US hospital hit by data-stealing malware

An Indiana hospital has had to write to 12,000 people after malware breached its security defences to compromise a server used to collect personal data from web forms.

The affected individuals were mostly people who might have applied for jobs at Goshen Hospital in recent years plus some outpatients. Information put at risk includes names, addresses, and social security numbers, the hospital has told local media.

The malware remains unidentified beyond it being described as “a relatively common virus that is malicious,” which suggests an infection that remained undetected for some time. Patient records are isolated from the Internet and were never at risk.

Affected individuals have been contacted by letter and asked to check their credit reports for possible identity fraud with the hospital picking up the tab for fraud monitoring checks for at least 12 months.

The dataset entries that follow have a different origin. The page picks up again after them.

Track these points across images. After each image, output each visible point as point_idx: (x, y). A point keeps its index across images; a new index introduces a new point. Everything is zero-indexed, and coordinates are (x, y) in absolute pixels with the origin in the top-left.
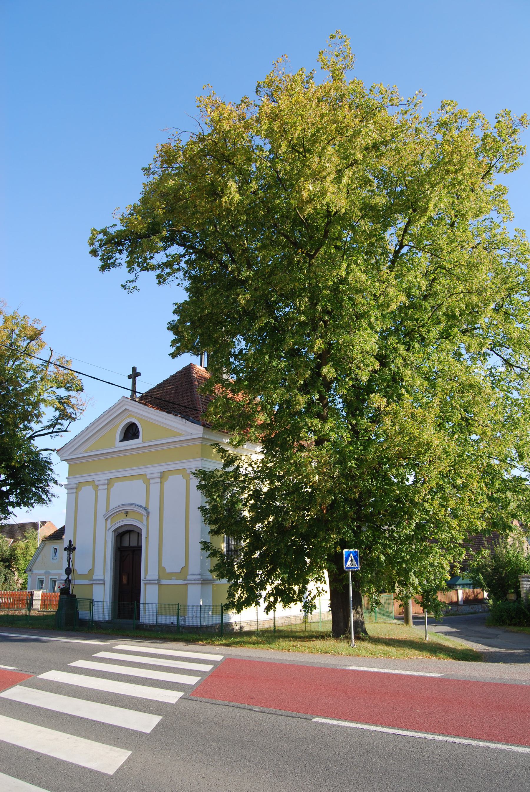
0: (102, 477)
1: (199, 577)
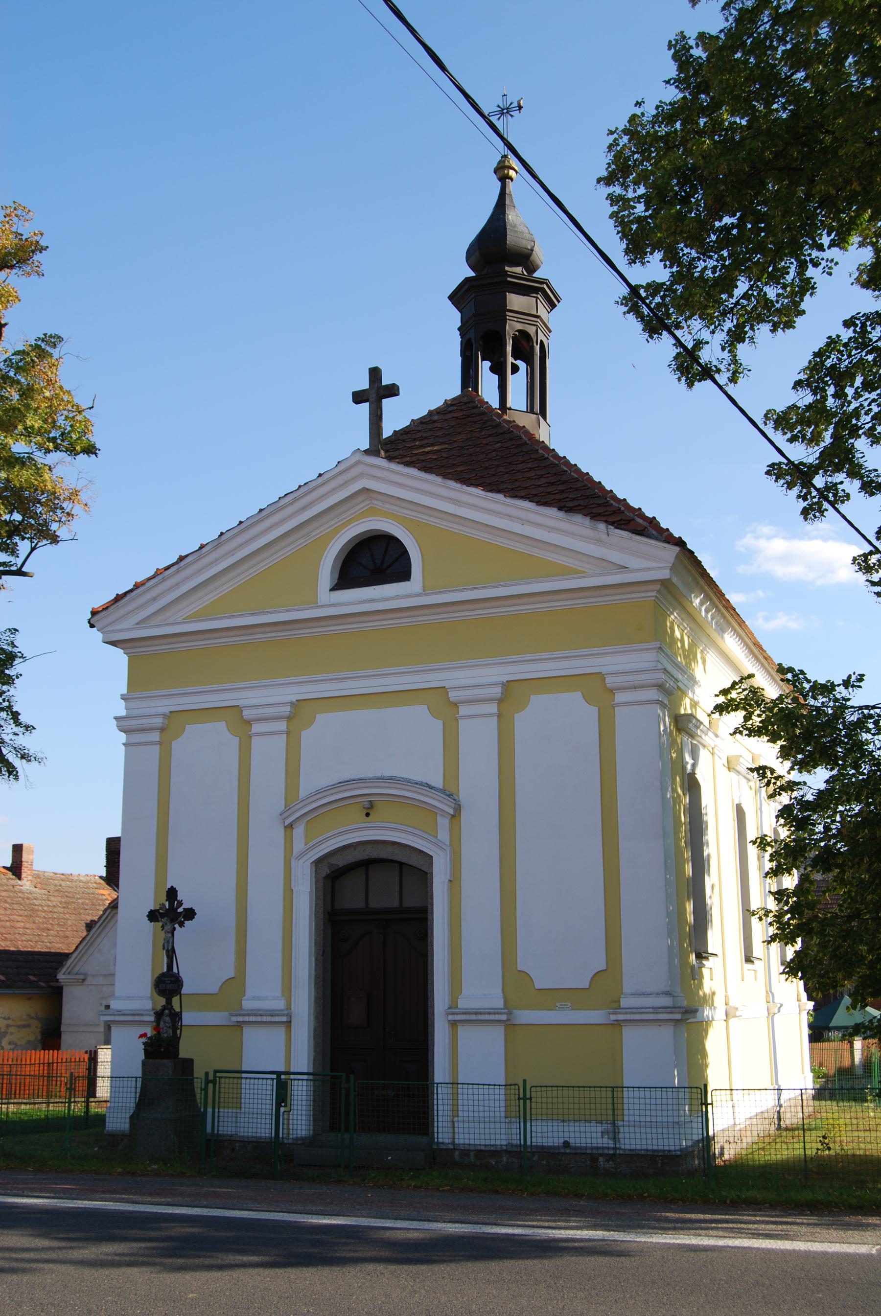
0: (281, 694)
1: (666, 1001)
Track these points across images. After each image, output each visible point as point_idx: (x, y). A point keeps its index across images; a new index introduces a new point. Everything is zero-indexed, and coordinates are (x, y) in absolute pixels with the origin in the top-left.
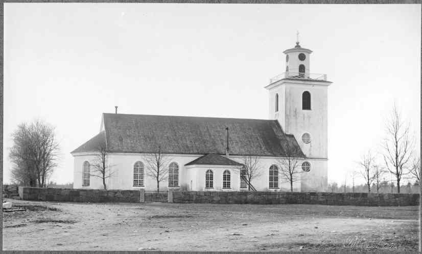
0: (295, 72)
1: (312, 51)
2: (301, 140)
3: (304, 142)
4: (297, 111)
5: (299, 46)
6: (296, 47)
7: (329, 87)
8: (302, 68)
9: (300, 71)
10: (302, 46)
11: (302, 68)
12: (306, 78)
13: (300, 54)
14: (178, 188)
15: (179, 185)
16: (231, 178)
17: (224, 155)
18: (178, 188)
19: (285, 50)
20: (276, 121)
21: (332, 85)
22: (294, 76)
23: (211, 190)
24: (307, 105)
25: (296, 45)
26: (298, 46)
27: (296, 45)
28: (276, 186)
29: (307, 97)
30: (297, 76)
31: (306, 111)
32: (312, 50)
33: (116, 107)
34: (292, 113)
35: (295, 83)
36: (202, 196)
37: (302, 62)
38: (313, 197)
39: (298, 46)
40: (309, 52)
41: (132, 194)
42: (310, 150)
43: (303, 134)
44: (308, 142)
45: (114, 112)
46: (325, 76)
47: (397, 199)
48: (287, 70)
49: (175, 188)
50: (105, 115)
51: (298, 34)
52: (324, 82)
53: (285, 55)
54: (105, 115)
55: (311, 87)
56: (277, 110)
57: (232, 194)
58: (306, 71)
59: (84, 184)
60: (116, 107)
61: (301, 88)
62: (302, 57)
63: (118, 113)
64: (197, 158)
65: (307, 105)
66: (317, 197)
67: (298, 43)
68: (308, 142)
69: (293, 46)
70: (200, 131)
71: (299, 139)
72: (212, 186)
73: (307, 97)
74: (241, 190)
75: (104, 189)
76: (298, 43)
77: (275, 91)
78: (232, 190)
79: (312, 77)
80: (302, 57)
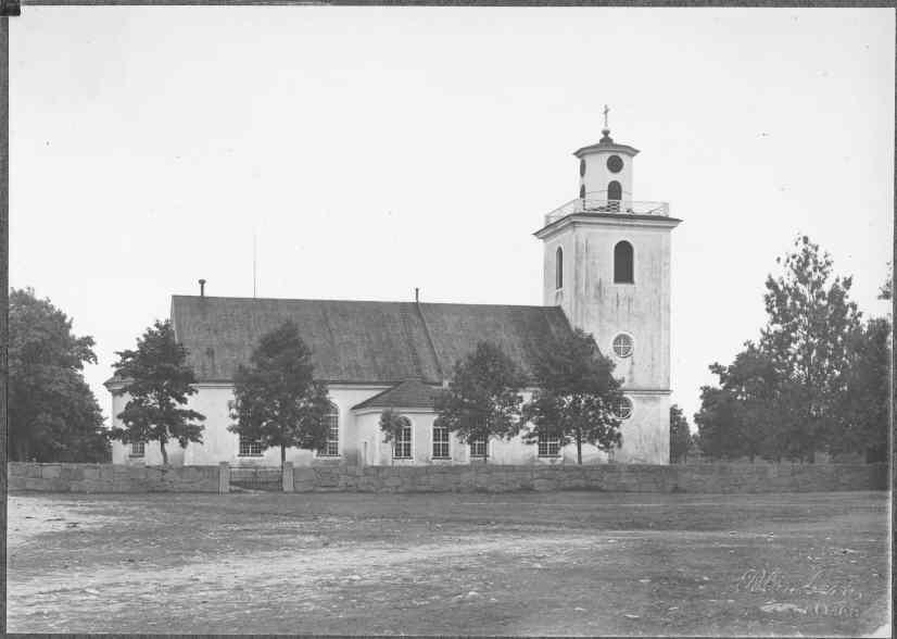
0: (599, 198)
1: (637, 151)
2: (612, 350)
3: (619, 354)
4: (603, 286)
5: (611, 140)
6: (602, 141)
7: (673, 231)
8: (615, 190)
9: (609, 197)
10: (617, 138)
11: (615, 190)
12: (623, 211)
13: (610, 159)
14: (338, 458)
15: (340, 452)
16: (413, 436)
17: (436, 384)
18: (338, 458)
19: (578, 149)
20: (558, 308)
21: (680, 225)
22: (596, 207)
23: (408, 462)
24: (624, 272)
25: (602, 136)
26: (606, 141)
27: (602, 136)
28: (446, 454)
29: (624, 252)
30: (602, 208)
31: (623, 288)
32: (637, 148)
33: (202, 282)
34: (592, 290)
35: (644, 226)
36: (358, 477)
37: (614, 179)
38: (609, 475)
39: (606, 141)
40: (632, 152)
41: (201, 474)
42: (631, 373)
43: (616, 335)
44: (627, 353)
45: (412, 299)
46: (666, 205)
47: (797, 477)
48: (583, 194)
49: (331, 458)
50: (175, 297)
51: (606, 112)
52: (664, 222)
53: (579, 161)
54: (175, 297)
55: (635, 232)
56: (561, 286)
57: (415, 472)
58: (623, 195)
59: (134, 452)
60: (202, 282)
61: (605, 240)
62: (615, 165)
63: (207, 294)
64: (378, 392)
65: (624, 272)
66: (616, 474)
67: (606, 133)
68: (627, 353)
69: (596, 139)
70: (388, 334)
71: (606, 348)
72: (408, 454)
73: (624, 252)
74: (243, 466)
75: (576, 460)
76: (606, 133)
77: (557, 240)
78: (453, 463)
79: (639, 210)
80: (615, 165)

The incident marks the second US hospital to be adversely affected by malware in as many months, after Gwinnett Medical Center in Lawrenceville Georgia was forced to turn away admissions after its systems were disrupted by a mystery “virus”.

Around the same time in New Zealand, the St John’s Ambulance service had problems in the radio coordination system used between its control centre and ambulances after a very similar malware outbreak.  

Both of those incidents were more serious and involved operational disruption rather than static data breach. The commonest type of hospital data breach indecent the world over remains the lost USB stick.